I felt her shuffle her feet awkwardly while she silently stared ahead at the thing that made us human. Human.

"The brain is a complex figure that directs our emotions," the guide raised her hand up and down, "our sight," she blinked, "and our memory—all while maintaining control over everything else." A laugh pursed itself out of her red lips and her sparkly bleached teeth.

Slowly, as if processing what she's about to say, she raised her hand.

"Ah, yes?" The guide called upon you and you closed your eyes. A deep breath in, and a deep breath out. Open eyes.

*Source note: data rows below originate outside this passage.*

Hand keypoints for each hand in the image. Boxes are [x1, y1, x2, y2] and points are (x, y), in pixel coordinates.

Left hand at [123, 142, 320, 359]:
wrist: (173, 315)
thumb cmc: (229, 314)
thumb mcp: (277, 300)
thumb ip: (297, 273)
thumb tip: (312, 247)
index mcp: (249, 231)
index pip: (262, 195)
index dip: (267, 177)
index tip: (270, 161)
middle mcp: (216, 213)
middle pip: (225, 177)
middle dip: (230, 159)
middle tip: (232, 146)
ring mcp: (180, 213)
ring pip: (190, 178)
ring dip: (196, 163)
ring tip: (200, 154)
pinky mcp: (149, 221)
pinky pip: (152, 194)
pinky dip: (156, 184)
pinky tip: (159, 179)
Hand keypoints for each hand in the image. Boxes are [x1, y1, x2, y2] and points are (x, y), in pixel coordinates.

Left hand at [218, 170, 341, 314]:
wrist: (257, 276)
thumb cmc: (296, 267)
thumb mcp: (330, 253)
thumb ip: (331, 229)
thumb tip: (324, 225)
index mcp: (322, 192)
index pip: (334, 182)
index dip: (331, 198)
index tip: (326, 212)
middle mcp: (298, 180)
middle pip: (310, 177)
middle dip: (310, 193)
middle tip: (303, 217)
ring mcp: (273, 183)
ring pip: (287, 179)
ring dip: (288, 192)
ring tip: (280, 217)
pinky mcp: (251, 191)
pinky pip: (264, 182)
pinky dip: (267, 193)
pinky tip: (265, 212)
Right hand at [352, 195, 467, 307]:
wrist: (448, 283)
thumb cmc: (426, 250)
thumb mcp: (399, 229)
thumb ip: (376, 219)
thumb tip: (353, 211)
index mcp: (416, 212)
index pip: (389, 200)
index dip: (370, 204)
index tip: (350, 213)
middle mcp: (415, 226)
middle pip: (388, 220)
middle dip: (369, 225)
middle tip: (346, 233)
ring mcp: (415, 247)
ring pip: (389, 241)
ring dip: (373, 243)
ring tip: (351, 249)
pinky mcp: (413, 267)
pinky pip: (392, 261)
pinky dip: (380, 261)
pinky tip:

"Biologically, we are given a brain, no? But isn't it life that gives us a mind? A mind full of tormenting nightmares and hopeless daydreams? Our brain acts as software, but it's the clicks and the computer crashes that trigger our thinking. If our life crashes, our mind spirals down into a darkness void of any light—of any response to the mouse clicking and we become unaware of our surroundings, of our mind telling us to get up, please fix that bug in your software. Then we need help. We need to call a technician who will poke our minds until we are working up again. We're given antidepressants, magic pills to make us move, robotic legs, and just brainwashed into believing that we are useless. If it wasn't for life, our brain would just be a controller. It would just control our senses without the provoking emotions of life. But it's a life that gives us a mind, not just a brain. With life, comes slaps on the face of harsh brutality and the hatred in reality. We see the joy in the simplest things and the most complex. Our faces turn blue at the sight of horror. These things are caused by life. And the brain just takes these emotions and turns them into visuals."

The guide raised her eyebrow, "I guess you can say that."